My goal therefore as a director was to accumulate as much coverage as I could over 6 eight-hour shooting days. We had a lot of ground to cover so I really had to motor through the story, and since we had six equal speaking parts, everyone had to be covered at all times.
This was a monumental challenge, and it took us a a day or two to really figure out a method that would aid me best in the edit, I didn’t want to be scouring random footage to piece together like a collage.
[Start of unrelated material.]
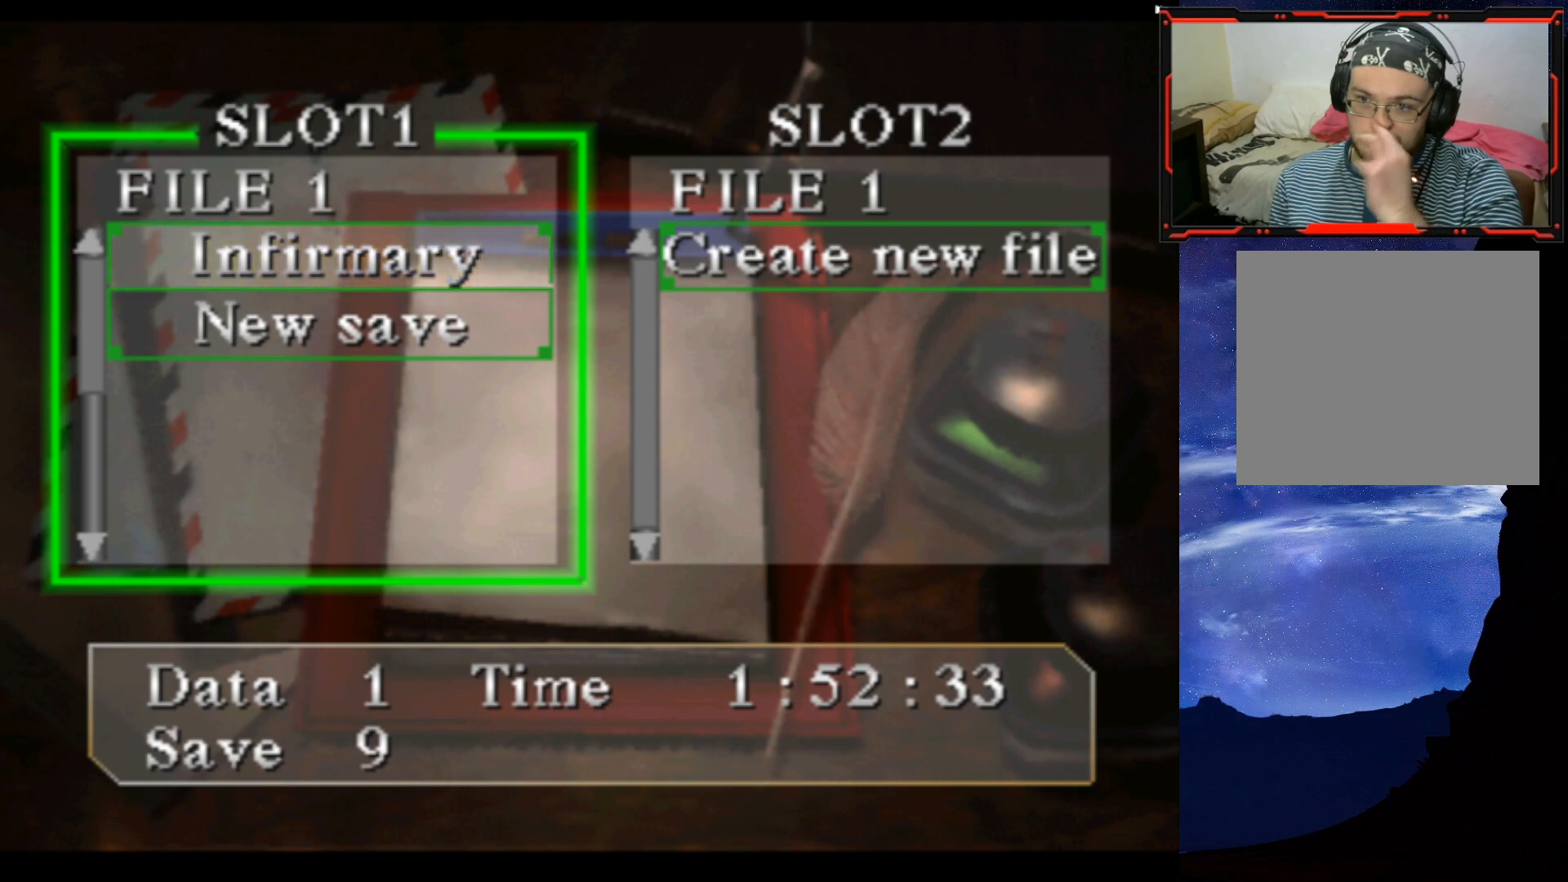
{"buttons": [], "right_stick": "center", "events": [[84, "CROSS", "down"], [234, "CROSS", "up"]]}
I broke the film up into chapters on paper, with each chapter dedicated to a single juror’s vote. Which meant each chapter had a driving character, a primary antagonist / ally, and supporting arguments / reactions. My first goal was to attain a wide master; doing this would guarantee that at the minimum I had the entire sequence filmed. I would place my A camera behind the main protagonist of the scene, and capture a 3-shot from their over-the-shoulder perspective. Since I was shooting 4:3 aspect ratio, this was not an easy thing to figure out as our frame was compact. I’d place the B camera on the adjacent character, also a 3-shot from the other side. This covers my six jurors in entirety. Here’s a crude diagram of the setup.
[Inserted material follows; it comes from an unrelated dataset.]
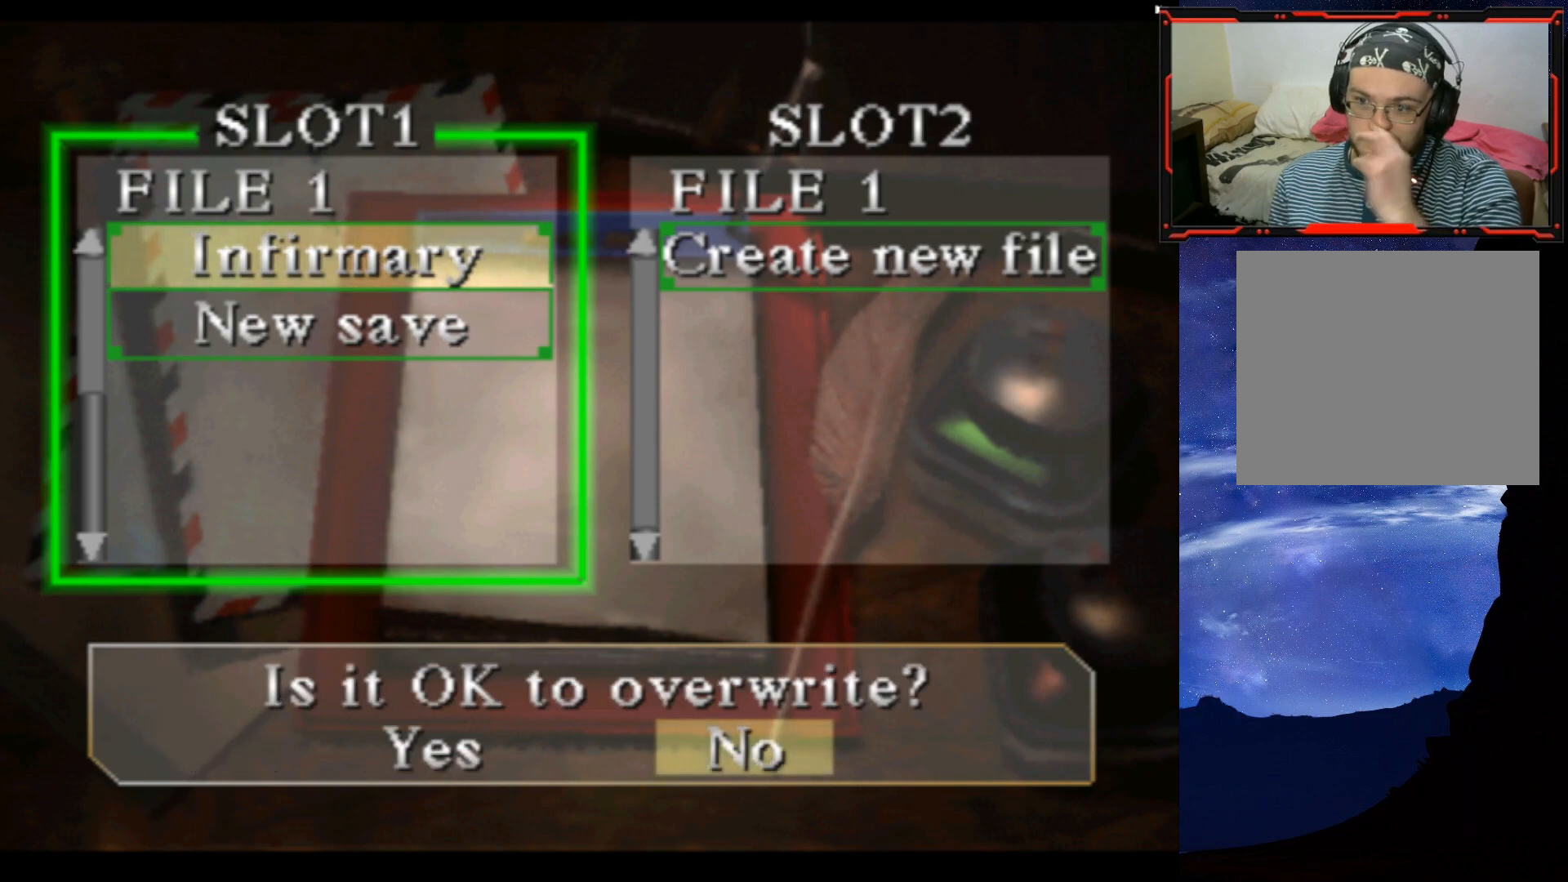
{"buttons": [], "right_stick": "center", "events": []}
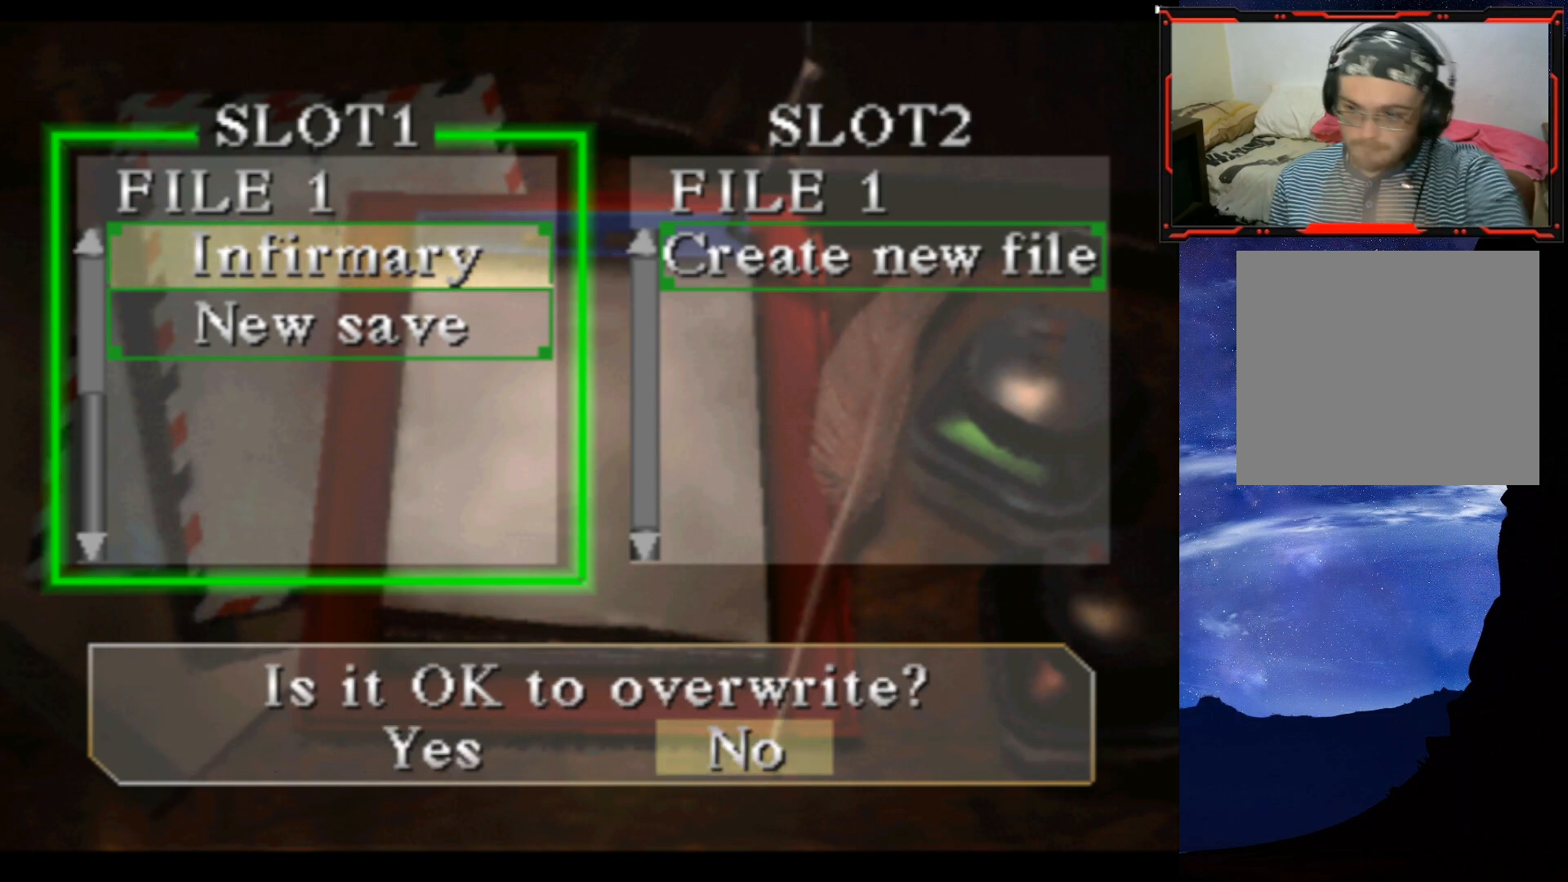
{"buttons": ["DPAD_LEFT"], "right_stick": "center", "events": [[501, "DPAD_LEFT", "down"]]}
Or here’s a variation of it:
Here’s a good example of what we see from A camera:
You see the B cam in the far corner; this gets cropped off in the 4:3 frame.
From here we can punch into close-ups of the characters that are facing the camera, but performance is a funny thing. I wanted to preserve the energy of the actors that were driving the scene, so I flipped the cameras around to the other side of the table and covered a wide and a close-up of the primary characters.
This is situational. If there is a heated debate going on between the primary character and a secondary, I would want to place equal emphasis on the reactions of the secondary. So I might place my cameras like this, getting two OTS or ECUs of each:
We work on variations of this throughout, changing up frame composition to keep things visually interesting. What we got were some pretty striking images, without compromising performance and not missing any valuable reactions. We get our wide, close-ups and ECUs, and run through the scene about 15-20 times in total before moving on to the next sequence.
We were able to facilitate the close-ups and ECU’s by means of production design; our table was able to break apart into three pieces, so we were able to take parts out and move the cameras in close. It produced some very compelling images, things that give a different flavor than using a telephoto lens from afar.
Shooting this way allows me to edit the film in a very organic and natural way, but it is by no means easy. This is hands down the most difficult edit I’ve ever taken on. Between multiple takes of six perspectives and three layers of wides, CUs and ECUs, the number of combinations that any given sequence can have are infinite. I have to decide whose reaction is the most appropriate to the narrative, which composition tells the story best, and which of those elements cut together in the best way possible. It’s a certifiably insane edit, and I’ll go into more detail in coming posts.
But it’s coming together beautifully, and what we managed to do in six days, without compromising any quality whatsoever, is something I’m really proud of. This does not look, feel or perform like a low five-figure budget film. We shot the hell out of it and my actors went above and beyond - we operated with fear of the unknown but we took care of one another and made each other better. I can’t wait for people to see it.